Lake Loramie has 30 miles of shoreline (Indian Lake has 29). I took my yak there last weekend for the first time and the best feature of the lake is that it has multiple fishing access points for yaks that are unsuitable for bigger watercraft. The Luthman Road Bridge ramps at the north end of the lake provide proximity to the most popular stretches of lake for bass and saugeye. Seems like most of the boats were fishing the shoreline close for bass and crappie. I was trolling a crawler harness for a couple of hours and only had one taker (12 inch crappie) but I was mainly sight-seeing on that trip. Amazing amount of stick-ups along the banks but the water is mostly shallow at the edges. Although it is an impoundment lake dug in 1844, it looks more like a river.


----------



## Swimbait (Mar 26, 2012)

Bohanan66 much appreciated. I'll be out there next Tuesday through Friday. Let you know how it goes!


----------



## LoramieFish12 (Jul 14, 2017)

What are you primarily targeting?


----------



## Freedomfisher (Apr 9, 2017)

How's the saugeye fishing? You don't really here about that in Laramie lake


----------



## Cobe24 (Sep 14, 2007)

Saugeye fishing from the main lake is usually pretty tough. Some years, there is a brief fall or winter bite around Luthman bridge area. Other than that, the spillway during higher flows is the place to be. It can be really good for crappies at the right time as well. However, with the lake being more riverine, the water is high and dirty so often. IMO, the panfish don’t grow as large as other nearby lakes.


----------



## Swimbait (Mar 26, 2012)

Sorry it took a while to get back and respond.....
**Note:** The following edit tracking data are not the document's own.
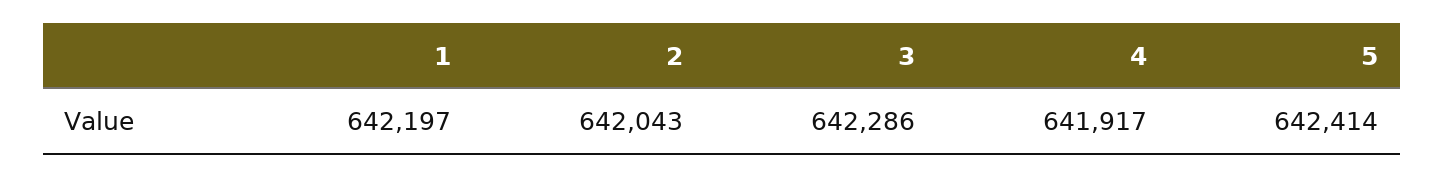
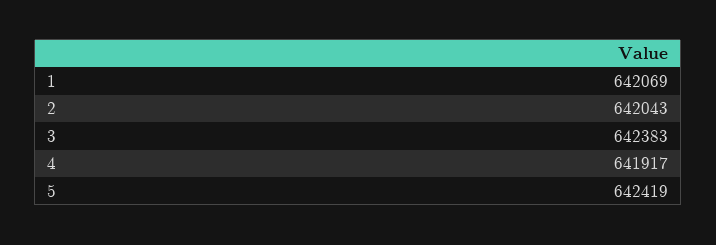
  {
-   "1": 642197,
+   "1": 642069,
    "2": 642043,
-   "3": 642286,
+   "3": 642383,
    "4": 641917,
-   "5": 642414
+   "5": 642419
  }

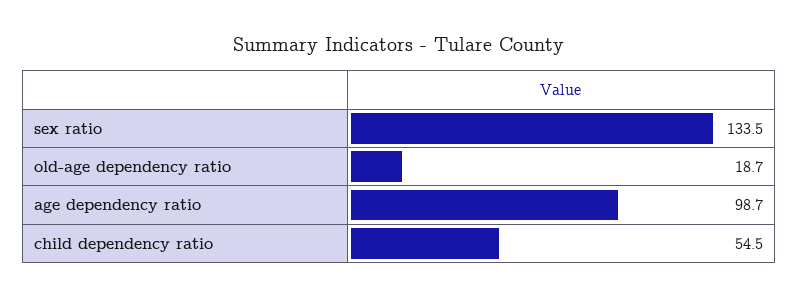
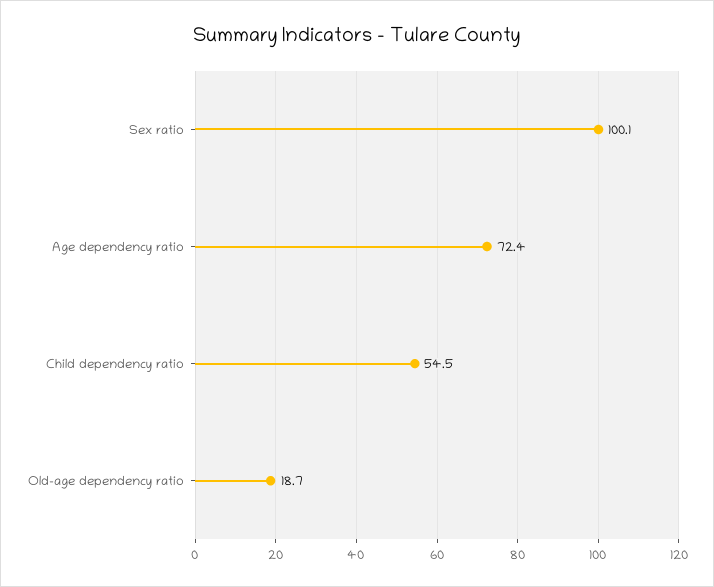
  {
-   "sex ratio": 133.5,
+   "sex ratio": 100.1,
    "old-age dependency ratio": 18.7,
-   "age dependency ratio": 98.7,
+   "age dependency ratio": 72.4,
    "child dependency ratio": 54.5
  }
LaromieFish12 I was looking for anything. The trip didn't really go as planned. the storms that hit were pretty bad. A lot of damage at the campgrounds and yes the water was really stained. Fished for a couple hours at one of the pull offs on the way into Minster and had no luck. Watched some guy's in a boat fishing across from me and didn't see them pull in anything. I didn't even put the Yak in the water. I'm not giving up on the place. I'll keep checking the forum for updates from other members. Do appreciate the info I did get from you guys!


----------



## Bohanan66 (Apr 19, 2012)

Sorry about your luck, Swimbait. Maybe I will try LL next week and will report.


----------



## matticito (Jul 17, 2012)

What ever wild ohio mag I get says it's good tail water fishery. I feel like that's a consistent thing with saugeye lakes. Let's stock a lake for them to go into the river.


----------



## Bohanan66 (Apr 19, 2012)

Took the yak there yesterday morning for a few hours, only a couple of boats put in at the Luthman Road ramp while I was there. Trolled cranks and crawlers. Dingy water with tons of inch long shad feeding on the surface. Only had one small cat hit my crank casting to shore.


----------